Старик сидел напротив Агнессы, изящно закинув ногу на ногу, и продолжал беседу, обращаясь попеременно то к Елене, то к Вашеку.
– Умейте всё и всё любите. Но помните: нет на свете более благородного существа, нежели лошадь. Жена, муж, возлюбленная – поверьте опытному человеку – никто не может сравниться преданностью и умом с верной лошадью. А красота чистокровных животных! А их чудесные таланты! Нет трюка, которого не освоил бы умный конь, не проявив при этом своего честолюбия. Это толкает людей цирка на ошибки. Они нередко демонстрируют свое безрассудство и силу. Но запомните: одно лишь возвышает обычный трюк до уровня искусства – поэзия. Может, вы уже не поймете меня. Я человек старой эпохи, которая превыше всего ставила красоту. Вы же – дети нового века, а нынче гонятся за успехом. Успех! Боже ты мой, успех у глупой толпы – как мало для этого нужно! Немного рутины, немного шаблона, уловить, что нравится, и пользоваться этим без разбора. Мне известно положение дел на манежах, и должен сказать – цирк приходит в упадок. Для нас, людей старого закала, важна идея. И тот, кто дорожил своим достоинством, тот искал прежде всего свою собственную идею, равно как и способ красиво выразить ее. Ибо идея тоже еще не все, мои дорогие, и обязанность художника, понимающего, что такое возвышенное, воплотить идею в достойной ее форме.

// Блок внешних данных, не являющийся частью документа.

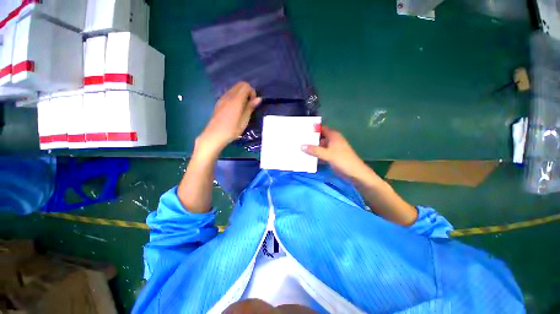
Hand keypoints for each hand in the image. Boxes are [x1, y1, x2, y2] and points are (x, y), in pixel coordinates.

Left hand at [198, 82, 261, 152]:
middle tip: (249, 104)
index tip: (253, 103)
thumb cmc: (231, 130)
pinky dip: (235, 97)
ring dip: (241, 94)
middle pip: (240, 85)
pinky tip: (236, 109)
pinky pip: (229, 94)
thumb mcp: (244, 121)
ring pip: (234, 88)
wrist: (214, 136)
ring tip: (243, 108)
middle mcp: (228, 96)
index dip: (252, 92)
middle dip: (247, 91)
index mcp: (236, 100)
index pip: (245, 86)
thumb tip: (258, 98)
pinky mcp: (219, 102)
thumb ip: (250, 108)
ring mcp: (222, 98)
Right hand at [302, 126, 371, 179]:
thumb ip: (314, 150)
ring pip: (319, 147)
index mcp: (333, 136)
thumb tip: (301, 146)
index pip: (321, 128)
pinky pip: (320, 154)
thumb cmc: (343, 160)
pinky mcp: (330, 157)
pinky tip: (306, 157)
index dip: (312, 129)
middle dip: (309, 140)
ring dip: (311, 148)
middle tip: (297, 140)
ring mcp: (331, 149)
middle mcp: (331, 141)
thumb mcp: (327, 154)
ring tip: (299, 148)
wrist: (354, 173)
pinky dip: (315, 155)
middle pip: (318, 138)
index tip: (301, 130)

Гости слушали его молча. Агнесса видела в хозяине того знаменитого творца цирковых чудес, которым так восхищались в Брюсселе в годы ее детства и о котором помнили до сих пор. За что бы он ни брался, – все приобретало особый отпечаток. Прекрасные лошади, прекрасные наездницы; а какой гармонией блистало каждое выступление! Костюм в его цирке никогда не был тряпкой, в которую облачалось грубое тело очередного рейтара. Надевая тот или иной костюм, исполнитель всякий раз преображался. У Вольшлегера играли даже лошади; умные животные словно догадывались, что они доставляют людям величайшее наслаждение своей красотой. Казалось, все исторгало огонь – настолько одухотворенным было каждое его начинание. Он обладал даром привносить во все то особое напряжение, которое свойственно подлинному искусству. Это напряжение излучали огненный глаз жеребца и каждый мускул, оно сквозило в каждом движении вольтижера, возникало между наездником и лошадью, между наездником и публикой, любой номер отличался победоносной напористостью, энергией! Неукротимое, темпераментное искусство господина Вольшлегера завершало развитие старофранцузской школы верховой езды, он довел ее до совершенства, обогатив тонким вкусом и грацией. Но его подлинно художническая натура оказалась недостаточно твердой, чтобы побеждать и в коммерческой сфере. Грубые, неразборчивые в средствах соперники сманивали показным блеском непритязательную толпу, сводя на нет его скромный, кропотливый труд. Эдуард Вольшлегер боролся много лет, но, убедившись, что живет в эпоху, утратившую вкус и понимание красоты, осознав, что удержаться он сможет лишь ценой уступок низменным вкусам зрителей, отказался от подобного успеха, распустил труппу и, располагая кое-какими средствами, поселился в своем родном краю в качестве частного лица, целиком отдавшись изучению античной культуры.